The abiding lesson of this situation is that when you audit actual files — when you look properly at people’s income and their entitlements — the true realities tend to emerge. Prior to FTXB, the Department, in an apparent belief that its interpretation of the law would be upheld, ‘unpaused’ debt processing in respect of many debts earlier triaged as suspected unlawful debts. It was not until 349 cases had been trialled that that the Department attempted to recalculate them. In first two months of this recalculation effort, staff found and escalated 20 cases of unlawful income averaging. Yet the victims of these practices attract little attention, in the media or elsewhere, because their fate has already been shaped by the ordinariness of bureaucratic indifference. These are not the victims of headline-grabbing political decisions. They are the victims of institutionalised errors.
Waiting for Administrative Godot
So what happens next? It appears that we must now wait for the Full Federal Court decision in FTXB. A victory for the applicant — who will likely argue, as they did in the AAT, that detailed information about one’s earnings is required by the law before a debt can be asserted — would leave the Commonwealth without a recalculation method for these millions of debts. Such a result would be extraordinary, and its implications profound.

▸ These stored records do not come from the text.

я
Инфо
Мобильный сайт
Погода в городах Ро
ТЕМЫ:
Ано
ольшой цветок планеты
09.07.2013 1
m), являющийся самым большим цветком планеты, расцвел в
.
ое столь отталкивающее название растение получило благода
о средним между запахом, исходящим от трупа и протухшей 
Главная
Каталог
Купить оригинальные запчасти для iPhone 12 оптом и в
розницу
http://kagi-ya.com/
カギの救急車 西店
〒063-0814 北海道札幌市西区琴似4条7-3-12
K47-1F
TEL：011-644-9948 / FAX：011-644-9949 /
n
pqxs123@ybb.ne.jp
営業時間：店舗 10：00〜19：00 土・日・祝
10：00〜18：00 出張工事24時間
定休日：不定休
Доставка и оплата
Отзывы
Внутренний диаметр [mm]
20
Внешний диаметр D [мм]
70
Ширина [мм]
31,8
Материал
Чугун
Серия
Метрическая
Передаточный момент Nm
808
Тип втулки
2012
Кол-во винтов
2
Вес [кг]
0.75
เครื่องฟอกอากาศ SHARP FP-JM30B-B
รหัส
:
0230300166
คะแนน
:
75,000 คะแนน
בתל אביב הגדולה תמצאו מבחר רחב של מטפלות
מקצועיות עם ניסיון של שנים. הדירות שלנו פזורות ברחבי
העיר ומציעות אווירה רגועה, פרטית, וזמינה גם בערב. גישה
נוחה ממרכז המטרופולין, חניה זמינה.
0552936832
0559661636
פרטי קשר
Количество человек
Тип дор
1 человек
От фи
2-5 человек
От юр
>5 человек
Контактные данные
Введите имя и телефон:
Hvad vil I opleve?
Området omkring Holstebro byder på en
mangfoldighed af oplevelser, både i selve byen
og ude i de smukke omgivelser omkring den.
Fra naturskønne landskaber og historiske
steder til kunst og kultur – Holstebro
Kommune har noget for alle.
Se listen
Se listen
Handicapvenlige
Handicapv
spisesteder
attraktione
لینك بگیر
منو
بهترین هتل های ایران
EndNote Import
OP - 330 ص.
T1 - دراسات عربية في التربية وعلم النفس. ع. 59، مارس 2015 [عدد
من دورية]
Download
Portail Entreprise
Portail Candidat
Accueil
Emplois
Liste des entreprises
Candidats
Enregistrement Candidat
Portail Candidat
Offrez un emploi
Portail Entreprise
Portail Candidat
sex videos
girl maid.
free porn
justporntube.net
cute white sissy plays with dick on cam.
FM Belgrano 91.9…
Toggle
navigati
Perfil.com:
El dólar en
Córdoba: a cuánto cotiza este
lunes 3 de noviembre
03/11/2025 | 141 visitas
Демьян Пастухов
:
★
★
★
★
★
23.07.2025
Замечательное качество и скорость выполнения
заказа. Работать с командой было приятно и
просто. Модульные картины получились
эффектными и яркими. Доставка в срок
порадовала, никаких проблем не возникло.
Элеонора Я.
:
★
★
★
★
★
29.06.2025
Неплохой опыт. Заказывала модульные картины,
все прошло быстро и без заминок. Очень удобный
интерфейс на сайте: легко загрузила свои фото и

But, as we have discussed elsewhere, a win for the Department will just leave them with the same notional and functionally unwieldy recalculation method they are left with now. There is simply no efficient way of recalculating these files. No remediation will match with the mathematical or historical reality of these individuals’ welfare entitlements. But there are ways of risk-rating these debts and undoing the worst cases of harm. Writing them off and reimbursing them in full is one option. However, the ultimate answer as to the best course of action may not lie with the courts. Courts tend not to prescribe what is legal with such a degree of precision that the Department cannot then introduce its own method of meeting its legal requirements. In that sense, defining the best course of action may fall to the Department and what it does in the long-run. But the best course of action must surely involve confronting the reality — owning the administrative errors and ethical failures that led to this situation.